- _OPDRACHT_
Schrijf uit de tekst over Paulus hieronder woord voor woord het stuk over dat begint met "In de tijd na" en doorloopt tot en met "brengen ter berechting.".

- _GEKOZEN STUK_
══════

Handelingen 9:1-22
Verdere teksten: Handelingen 6:54-60; 1 Timoteüs 1:13
Paulus, geboren in Tarsus, in het zuiden van Turkije, was van Joodse komaf, sprak uitstekend Grieks en leerde in zijn levensonderhoud te voorzien door tenten te maken. Maar ook studeerde hij bij de Farizeeën en maakte al gauw indruk op zijn leermeesters.
In de tijd na de opstanding, toen de volgelingen van Jezus ijverig getuigden van Jezus, was hij, waarschijnlijk nog geen 30 jaar oud, daar en stemde in met de steniging van Stefanus. Na verloop van tijd begon hij zich in te zetten om de christenen te vervolgen. En niet alleen in Jeruzalem, maar hij trok ook naar Damascus, om daar de christenen gevangen te nemen en naar Jeruzalem te brengen ter berechting.

══════

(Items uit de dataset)
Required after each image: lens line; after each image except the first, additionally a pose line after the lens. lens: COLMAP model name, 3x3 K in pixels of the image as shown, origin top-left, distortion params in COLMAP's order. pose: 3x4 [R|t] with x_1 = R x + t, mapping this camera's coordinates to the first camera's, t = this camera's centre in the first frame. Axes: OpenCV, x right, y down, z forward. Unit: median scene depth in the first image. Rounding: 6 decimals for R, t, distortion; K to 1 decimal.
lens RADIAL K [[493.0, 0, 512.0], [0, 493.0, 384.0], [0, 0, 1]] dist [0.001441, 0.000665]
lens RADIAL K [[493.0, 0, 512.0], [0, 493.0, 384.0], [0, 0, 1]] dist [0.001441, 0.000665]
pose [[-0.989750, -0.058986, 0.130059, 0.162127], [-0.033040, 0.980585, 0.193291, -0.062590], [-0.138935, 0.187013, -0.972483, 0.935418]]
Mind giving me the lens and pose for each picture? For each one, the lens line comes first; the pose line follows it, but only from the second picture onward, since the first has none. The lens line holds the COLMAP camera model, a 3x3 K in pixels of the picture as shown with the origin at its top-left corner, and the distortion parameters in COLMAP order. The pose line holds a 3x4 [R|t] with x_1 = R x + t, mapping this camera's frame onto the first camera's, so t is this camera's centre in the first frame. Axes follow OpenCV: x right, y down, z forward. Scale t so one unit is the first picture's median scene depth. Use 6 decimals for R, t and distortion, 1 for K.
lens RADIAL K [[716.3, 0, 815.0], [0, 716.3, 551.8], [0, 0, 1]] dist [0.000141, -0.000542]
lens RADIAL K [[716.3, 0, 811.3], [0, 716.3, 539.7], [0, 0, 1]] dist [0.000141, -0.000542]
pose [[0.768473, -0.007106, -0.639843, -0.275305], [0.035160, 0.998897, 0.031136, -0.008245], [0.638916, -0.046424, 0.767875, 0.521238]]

══════

- _HET ANTWOORD_
In de tijd na de opstanding, toen de volgelingen van Jezus ijverig getuigden van Jezus, was hij, waarschijnlijk nog geen 30 jaar oud, daar en stemde in met de steniging van Stefanus. Na verloop van tijd begon hij zich in te zetten om de christenen te vervolgen. En niet alleen in Jeruzalem, maar hij trok ook naar Damascus, om daar de christenen gevangen te nemen en naar Jeruzalem te brengen ter berechting.